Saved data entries
___
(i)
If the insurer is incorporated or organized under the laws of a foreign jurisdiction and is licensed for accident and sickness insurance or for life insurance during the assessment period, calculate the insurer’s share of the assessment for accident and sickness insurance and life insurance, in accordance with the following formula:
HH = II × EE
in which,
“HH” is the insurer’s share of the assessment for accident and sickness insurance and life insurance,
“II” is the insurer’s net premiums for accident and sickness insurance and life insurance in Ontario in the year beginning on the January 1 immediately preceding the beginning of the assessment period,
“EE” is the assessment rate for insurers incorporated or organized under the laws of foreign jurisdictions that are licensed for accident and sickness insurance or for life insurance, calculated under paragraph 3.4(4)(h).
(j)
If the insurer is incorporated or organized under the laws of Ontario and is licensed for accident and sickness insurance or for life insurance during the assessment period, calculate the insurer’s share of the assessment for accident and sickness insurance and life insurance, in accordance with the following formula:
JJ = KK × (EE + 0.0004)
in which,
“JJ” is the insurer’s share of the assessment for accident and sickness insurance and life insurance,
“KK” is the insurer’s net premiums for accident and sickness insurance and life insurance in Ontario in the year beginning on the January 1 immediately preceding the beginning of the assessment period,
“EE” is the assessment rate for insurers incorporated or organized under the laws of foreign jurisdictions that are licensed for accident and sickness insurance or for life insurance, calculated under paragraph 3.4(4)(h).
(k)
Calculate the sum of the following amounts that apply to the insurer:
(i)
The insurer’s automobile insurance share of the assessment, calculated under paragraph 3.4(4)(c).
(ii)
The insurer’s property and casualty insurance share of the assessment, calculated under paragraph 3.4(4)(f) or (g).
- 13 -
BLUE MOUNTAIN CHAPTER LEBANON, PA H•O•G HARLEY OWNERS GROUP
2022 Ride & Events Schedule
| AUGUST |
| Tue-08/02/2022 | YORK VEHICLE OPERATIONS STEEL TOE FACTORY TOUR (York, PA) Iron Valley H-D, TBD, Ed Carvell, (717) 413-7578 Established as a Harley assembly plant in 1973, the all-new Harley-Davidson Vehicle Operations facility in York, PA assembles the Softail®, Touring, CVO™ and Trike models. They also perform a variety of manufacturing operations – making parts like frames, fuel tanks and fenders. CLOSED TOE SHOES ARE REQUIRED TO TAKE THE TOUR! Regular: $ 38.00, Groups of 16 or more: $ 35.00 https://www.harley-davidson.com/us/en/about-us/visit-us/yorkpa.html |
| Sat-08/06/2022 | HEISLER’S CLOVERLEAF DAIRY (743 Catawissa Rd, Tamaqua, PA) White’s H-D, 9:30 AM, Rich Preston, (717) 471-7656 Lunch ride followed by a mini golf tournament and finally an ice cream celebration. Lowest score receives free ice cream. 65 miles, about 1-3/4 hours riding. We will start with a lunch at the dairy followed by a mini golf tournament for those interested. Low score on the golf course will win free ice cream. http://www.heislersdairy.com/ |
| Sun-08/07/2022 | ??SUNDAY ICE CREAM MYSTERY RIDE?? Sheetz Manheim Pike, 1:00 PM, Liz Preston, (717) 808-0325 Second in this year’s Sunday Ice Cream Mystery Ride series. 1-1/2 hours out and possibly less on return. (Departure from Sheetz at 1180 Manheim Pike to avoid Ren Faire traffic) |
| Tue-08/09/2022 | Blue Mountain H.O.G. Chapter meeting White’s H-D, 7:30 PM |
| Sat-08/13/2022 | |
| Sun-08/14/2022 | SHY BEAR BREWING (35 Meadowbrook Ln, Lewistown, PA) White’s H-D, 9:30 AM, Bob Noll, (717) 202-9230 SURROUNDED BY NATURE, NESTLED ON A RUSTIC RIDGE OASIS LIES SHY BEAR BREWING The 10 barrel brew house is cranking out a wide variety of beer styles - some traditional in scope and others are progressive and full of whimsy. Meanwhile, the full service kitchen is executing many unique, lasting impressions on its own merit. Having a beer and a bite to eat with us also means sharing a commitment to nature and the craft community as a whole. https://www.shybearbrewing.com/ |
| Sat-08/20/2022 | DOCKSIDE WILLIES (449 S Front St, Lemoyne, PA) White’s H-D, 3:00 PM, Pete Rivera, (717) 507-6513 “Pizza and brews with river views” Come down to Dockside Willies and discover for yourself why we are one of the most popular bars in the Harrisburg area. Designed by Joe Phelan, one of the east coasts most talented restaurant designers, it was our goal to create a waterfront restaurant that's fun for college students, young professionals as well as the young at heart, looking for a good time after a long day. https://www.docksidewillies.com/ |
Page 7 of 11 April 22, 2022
___
=== Work instructions ===
Reproduce the data above in full, keeping it exactly the same.

=== Your response ===
(i)
If the insurer is incorporated or organized under the laws of a foreign jurisdiction and is licensed for accident and sickness insurance or for life insurance during the assessment period, calculate the insurer’s share of the assessment for accident and sickness insurance and life insurance, in accordance with the following formula:
HH = II × EE
in which,
“HH” is the insurer’s share of the assessment for accident and sickness insurance and life insurance,
“II” is the insurer’s net premiums for accident and sickness insurance and life insurance in Ontario in the year beginning on the January 1 immediately preceding the beginning of the assessment period,
“EE” is the assessment rate for insurers incorporated or organized under the laws of foreign jurisdictions that are licensed for accident and sickness insurance or for life insurance, calculated under paragraph 3.4(4)(h).
(j)
If the insurer is incorporated or organized under the laws of Ontario and is licensed for accident and sickness insurance or for life insurance during the assessment period, calculate the insurer’s share of the assessment for accident and sickness insurance and life insurance, in accordance with the following formula:
JJ = KK × (EE + 0.0004)
in which,
“JJ” is the insurer’s share of the assessment for accident and sickness insurance and life insurance,
“KK” is the insurer’s net premiums for accident and sickness insurance and life insurance in Ontario in the year beginning on the January 1 immediately preceding the beginning of the assessment period,
“EE” is the assessment rate for insurers incorporated or organized under the laws of foreign jurisdictions that are licensed for accident and sickness insurance or for life insurance, calculated under paragraph 3.4(4)(h).
(k)
Calculate the sum of the following amounts that apply to the insurer:
(i)
The insurer’s automobile insurance share of the assessment, calculated under paragraph 3.4(4)(c).
(ii)
The insurer’s property and casualty insurance share of the assessment, calculated under paragraph 3.4(4)(f) or (g).
- 13 -
BLUE MOUNTAIN CHAPTER LEBANON, PA H•O•G HARLEY OWNERS GROUP
2022 Ride & Events Schedule
| AUGUST |
| Tue-08/02/2022 | YORK VEHICLE OPERATIONS STEEL TOE FACTORY TOUR (York, PA) Iron Valley H-D, TBD, Ed Carvell, (717) 413-7578 Established as a Harley assembly plant in 1973, the all-new Harley-Davidson Vehicle Operations facility in York, PA assembles the Softail®, Touring, CVO™ and Trike models. They also perform a variety of manufacturing operations – making parts like frames, fuel tanks and fenders. CLOSED TOE SHOES ARE REQUIRED TO TAKE THE TOUR! Regular: $ 38.00, Groups of 16 or more: $ 35.00 https://www.harley-davidson.com/us/en/about-us/visit-us/yorkpa.html |
| Sat-08/06/2022 | HEISLER’S CLOVERLEAF DAIRY (743 Catawissa Rd, Tamaqua, PA) White’s H-D, 9:30 AM, Rich Preston, (717) 471-7656 Lunch ride followed by a mini golf tournament and finally an ice cream celebration. Lowest score receives free ice cream. 65 miles, about 1-3/4 hours riding. We will start with a lunch at the dairy followed by a mini golf tournament for those interested. Low score on the golf course will win free ice cream. http://www.heislersdairy.com/ |
| Sun-08/07/2022 | ??SUNDAY ICE CREAM MYSTERY RIDE?? Sheetz Manheim Pike, 1:00 PM, Liz Preston, (717) 808-0325 Second in this year’s Sunday Ice Cream Mystery Ride series. 1-1/2 hours out and possibly less on return. (Departure from Sheetz at 1180 Manheim Pike to avoid Ren Faire traffic) |
| Tue-08/09/2022 | Blue Mountain H.O.G. Chapter meeting White’s H-D, 7:30 PM |
| Sat-08/13/2022 | |
| Sun-08/14/2022 | SHY BEAR BREWING (35 Meadowbrook Ln, Lewistown, PA) White’s H-D, 9:30 AM, Bob Noll, (717) 202-9230 SURROUNDED BY NATURE, NESTLED ON A RUSTIC RIDGE OASIS LIES SHY BEAR BREWING The 10 barrel brew house is cranking out a wide variety of beer styles - some traditional in scope and others are progressive and full of whimsy. Meanwhile, the full service kitchen is executing many unique, lasting impressions on its own merit. Having a beer and a bite to eat with us also means sharing a commitment to nature and the craft community as a whole. https://www.shybearbrewing.com/ |
| Sat-08/20/2022 | DOCKSIDE WILLIES (449 S Front St, Lemoyne, PA) White’s H-D, 3:00 PM, Pete Rivera, (717) 507-6513 “Pizza and brews with river views” Come down to Dockside Willies and discover for yourself why we are one of the most popular bars in the Harrisburg area. Designed by Joe Phelan, one of the east coasts most talented restaurant designers, it was our goal to create a waterfront restaurant that's fun for college students, young professionals as well as the young at heart, looking for a good time after a long day. https://www.docksidewillies.com/ |
Page 7 of 11 April 22, 2022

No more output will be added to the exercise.